I entered my senior year at Boston Latin School (BLS) with a spirit of triumph. I felt like I finally made it. In earnest, I was on the extended plan, having repeated my seventh grade year. BLS was every bit the challenge I was told it would be by then Headmaster Michael Contompasis who said on our first day of school: “Look to your left, look to your right. By graduation time, many of you won’t be here.” I spent most of my years at BLS barely passing most classes. In fact, the end of my sophomore year was the first summer that I did not have to attend summer school. I came back my junior and senior year focused and ready to be a leader at BLS…and that’s when my real education started.
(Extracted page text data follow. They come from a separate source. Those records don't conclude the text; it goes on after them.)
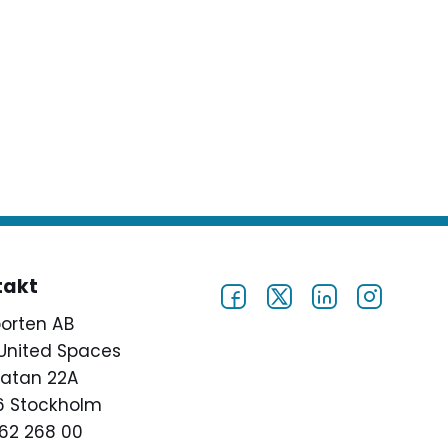
takt
porten AB
United Spaces
atan 22A
46 Stockholm
62 268 00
Junior year was when I really began to question my role and experiences being black at BLS. I realized how the complexion of my classes got lighter the more advanced courses I enrolled in such as English Honors. I recalled times where I was disciplined more harshly than white students for the same offenses—an issue plaguing many school districts today. I started to realize that in my entire 7-year experience at BLS, I read one book by a black author—ironically Ralph Ellison’s Invisible Man. I remembered how I would only see pictures of black leaders on the wall during Black History Month. The more frustrated I became with my experiences, the more opportunities I sought to be a leader. By my senior year, I was president of the Afrikan Kulture Society, and I ran for senior class president and student council president. My experience running for senior class president was my final wake up call.
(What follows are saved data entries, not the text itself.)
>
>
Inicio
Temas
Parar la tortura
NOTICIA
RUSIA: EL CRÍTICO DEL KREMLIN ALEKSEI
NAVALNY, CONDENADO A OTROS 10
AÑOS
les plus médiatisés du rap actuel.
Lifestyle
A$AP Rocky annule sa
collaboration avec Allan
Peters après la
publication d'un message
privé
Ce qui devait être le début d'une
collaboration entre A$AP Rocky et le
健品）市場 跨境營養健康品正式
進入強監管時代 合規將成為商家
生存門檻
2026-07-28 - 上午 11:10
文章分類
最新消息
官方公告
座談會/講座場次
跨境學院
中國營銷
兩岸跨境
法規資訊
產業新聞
On election day, I entered school and found a great deal of frustration on the part of many black students. I was told that several white students wore white sheets on their heads to protest my candidacy. Many students skipped class that morning to go to the office in protest. I, maybe out of fearlessness or stupidity, went about my day. I had not experienced physical bullying at BLS since the 7th grade and by my senior year, I felt very comfortable defending myself if I needed to. What I remember more about that day than seeing students crying was the inaction on the part of my teachers and administration. As Dr. King said, at the end of the day, we’ll remember the silences of our friends than the words of our enemies. In fact, it was not until maybe second period where one of our European teachers, Mr. Berger, told students to take their hoods off when we they showed up for our French class. I remember asking myself how these students made it through part of the day with those sheets on and today, I ask myself why they were never disciplined and this is at the heart of what I see with the #blackatbls controversy today.
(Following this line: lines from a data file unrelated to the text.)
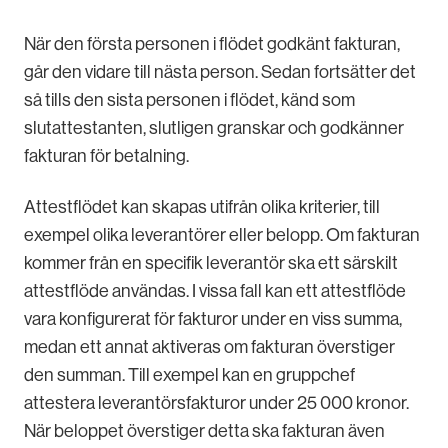
När den första personen i flödet godkänt fakturan,
går den vidare till nästa person. Sedan fortsätter det
så tills den sista personen i flödet, känd som
slutattestanten, slutligen granskar och godkänner
fakturan för betalning.
Attestflödet kan skapas utifrån olika kriterier, till
exempel olika leverantörer eller belopp. Om fakturan
kommer från en specifik leverantör ska ett särskilt
attestflöde användas. I vissa fall kan ett attestflöde
vara konfigurerat för fakturor under en viss summa,
medan ett annat aktiveras om fakturan överstiger
den summan. Till exempel kan en gruppchef
attestera leverantörsfakturor under 25 000 kronor.
När beloppet överstiger detta ska fakturan även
My experiences at BLS are why I have become a diversity educator today, working with schools nationwide including Boston Public Schools on how to create more culturally competent schools. While I am not directly involved in the current issue at BLS, I know what it feels like to be marginalized there. But even with my challenges at BLS, my time there was not all doom and gloom. I lost the senior class president race but won the student council presidency. The senior class presidential team was multiracial, and I definitely graduated BLS college-ready so I can speak to BLS’ great potential to create strong students. I also had some great teachers who were instrumental to my development. I just can’t help but think, however, of all of the other students like me who never felt truly welcomed at BLS and either left the school or just became less engaged.
In full disclosure, I have not stepped foot in BLS in several years and I do not know the current headmaster Dr. Lynne Mooney Teta so I cannot comment on what the school has or has not done recently to promote respect for diversity. What I do know is that I represent many black alumni who, rightly or wrongly, have not fully engaged BLS at the level we should have beyond graduation because we felt as though the school did not care much for us, so like many graduates of color from many majority white high schools, colleges and universities, we left and never looked back. My hope is that the #blackatbls moment can serve as an opportunity for all of us in the BLS community past and present to deepen our commitment to respecting diverse cultures and having courageous conversations so that there will never be a need for a #blackatbls moment in the first place.